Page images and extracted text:

◇ ◇ ◇

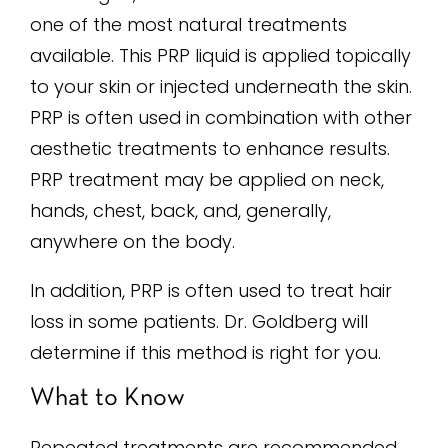
one of the most natural treatments
available. This PRP liquid is applied topically
to your skin or injected underneath the skin.
PRP is often used in combination with other
aesthetic treatments to enhance results.
PRP treatment may be applied on neck,
hands, chest, back, and, generally,
anywhere on the body.
In addition, PRP is often used to treat hair
loss in some patients. Dr. Goldberg will
determine if this method is right for you.
What to Know
Repeated treatments are recommended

◇ ◇ ◇

◆ **TASK OBJECTIVE**
The line containing "anywhere on the body." and every line after it, through the end of the records, should be repeated exactly and alone.

◆ **RESPONSE FOR THIS EXERCISE**
anywhere on the body.
In addition, PRP is often used to treat hair
loss in some patients. Dr. Goldberg will
determine if this method is right for you.
What to Know
Repeated treatments are recommended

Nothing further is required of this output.